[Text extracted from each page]
•••
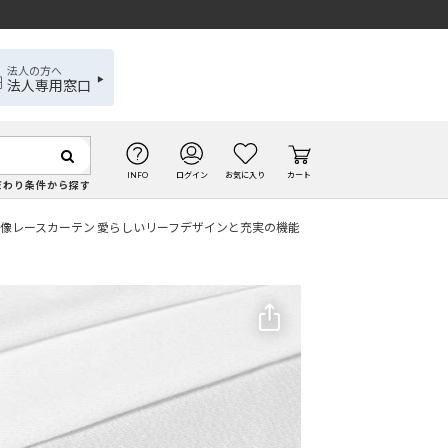
法人の方へ
法人専用窓口
INFO
ログイン
お気に入り
カート
だわり条件から探す
像レースカーテン 愛らしいリーフデザインと充実の機能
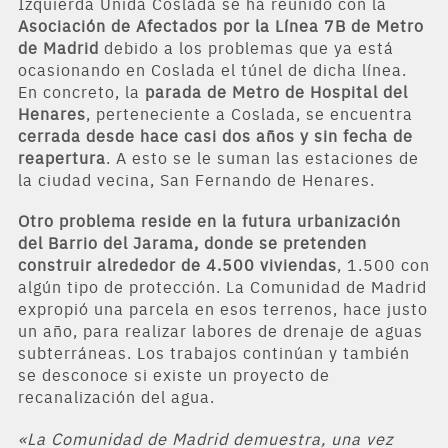
Izquierda Unida Coslada se ha reunido con la
Asociación de Afectados por la Línea 7B de Metro
de Madrid
debido a los problemas que ya está
ocasionando en Coslada el túnel de dicha línea.
En concreto, la
parada de Metro de Hospital del
Henares
, perteneciente a Coslada, se encuentra
cerrada desde hace casi dos años y sin fecha de
reapertura
. A esto se le suman las estaciones de
la ciudad vecina, San Fernando de Henares.
Otro problema reside en la futura urbanización
del Barrio del Jarama, donde se pretenden
construir alrededor de 4.500 viviendas
, 1.500 con
algún tipo de protección. La Comunidad de Madrid
expropió una parcela en esos terrenos, hace justo
un año, para realizar labores de drenaje de aguas
subterráneas. Los trabajos continúan y también
se desconoce si existe un proyecto de
recanalización del agua.
«La Comunidad de Madrid demuestra, una vez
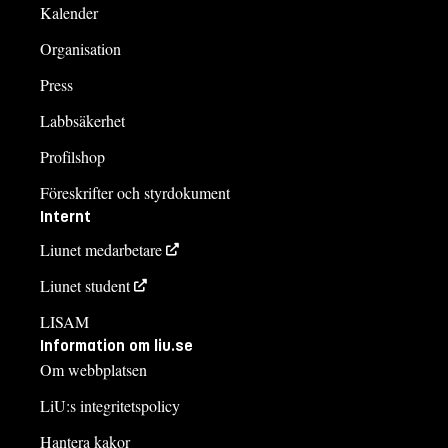
Kalender
Organisation
Press
Labbsäkerhet
Profilshop
Föreskrifter och styrdokument
Internt
Liunet medarbetare
Liunet student
LISAM
Information om liu.se
Om webbplatsen
LiU:s integritetspolicy
Hantera kakor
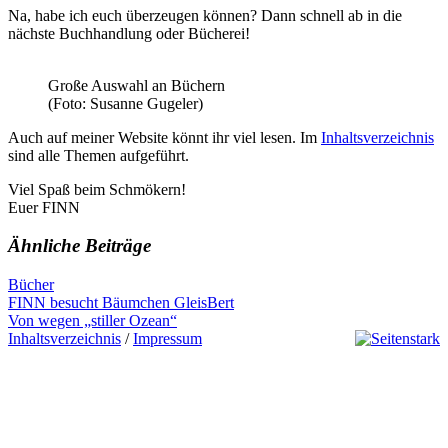
Na, habe ich euch überzeugen können? Dann schnell ab in die
nächste Buchhandlung oder Bücherei!
Große Auswahl an Büchern
(Foto: Susanne Gugeler)
Auch auf meiner Website könnt ihr viel lesen. Im
Inhaltsverzeichnis
sind alle Themen aufgeführt.
Viel Spaß beim Schmökern!
Euer FINN
Ähnliche Beiträge
Bücher
Beitragsnavigation
Previous
FINN besucht Bäumchen GleisBert
Post:
Next
Von wegen „stiller Ozean“
Post:
Inhaltsverzeichnis
/
Impressum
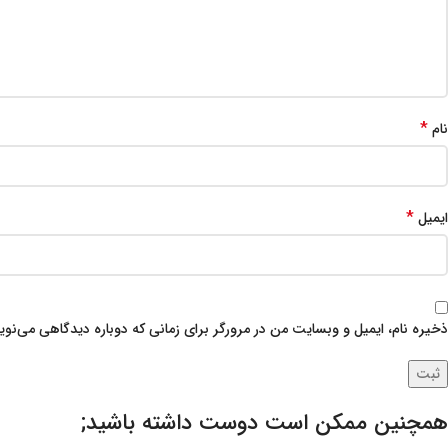
*
نام
*
ایمیل
ذخیره نام، ایمیل و وبسایت من در مرورگر برای زمانی که دوباره دیدگاهی می‌نوی
همچنین ممکن است دوست داشته باشید;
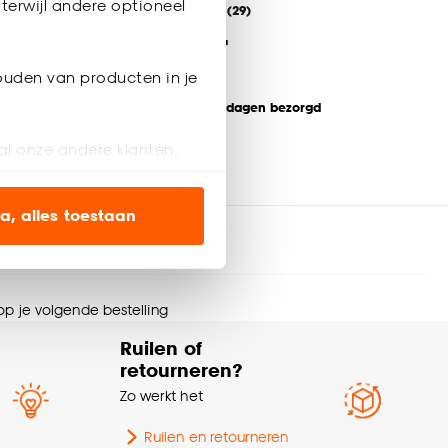
terwijl andere optioneel
4
(
29
)
-
10.
18
.
50
ouden van producten in je
Binnen 2-3 werkdagen bezorgd
al onze andere klanten.
ien op onze website, maar
a, alles toestaan
en’ om alleen de
s wel of niet te
 op je volgende bestelling
Ruilen of
nze
cookieverklaring
.
retourneren?
Zo werkt het
Ruilen en retourneren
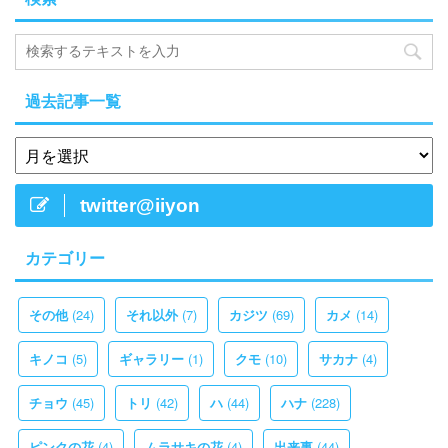
過去記事一覧
twitter@iiyon
カテゴリー
(24)
(7)
(69)
(14)
その他
それ以外
カジツ
カメ
(5)
(1)
(10)
(4)
キノコ
ギャラリー
クモ
サカナ
(45)
(42)
(44)
(228)
チョウ
トリ
ハ
ハナ
(4)
(4)
(44)
ピンクの花
ムラサキの花
出来事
•••
### Action item
Copy the lines exactly, starting at the line that contains "terwijl andere optioneel" and continuing through the last line of the records. Leave the pictures out of your answer.

### Task response
terwijl andere optioneel
4
(
29
)
-
10.
18
.
50
ouden van producten in je
Binnen 2-3 werkdagen bezorgd
al onze andere klanten.
ien op onze website, maar
a, alles toestaan
en’ om alleen de
s wel of niet te
 op je volgende bestelling
Ruilen of
nze
cookieverklaring
.
retourneren?
Zo werkt het
Ruilen en retourneren
過去記事一覧
twitter@iiyon
カテゴリー
(24)
(7)
(69)
(14)
その他
それ以外
カジツ
カメ
(5)
(1)
(10)
(4)
キノコ
ギャラリー
クモ
サカナ
(45)
(42)
(44)
(228)
チョウ
トリ
ハ
ハナ
(4)
(4)
(44)
ピンクの花
ムラサキの花
出来事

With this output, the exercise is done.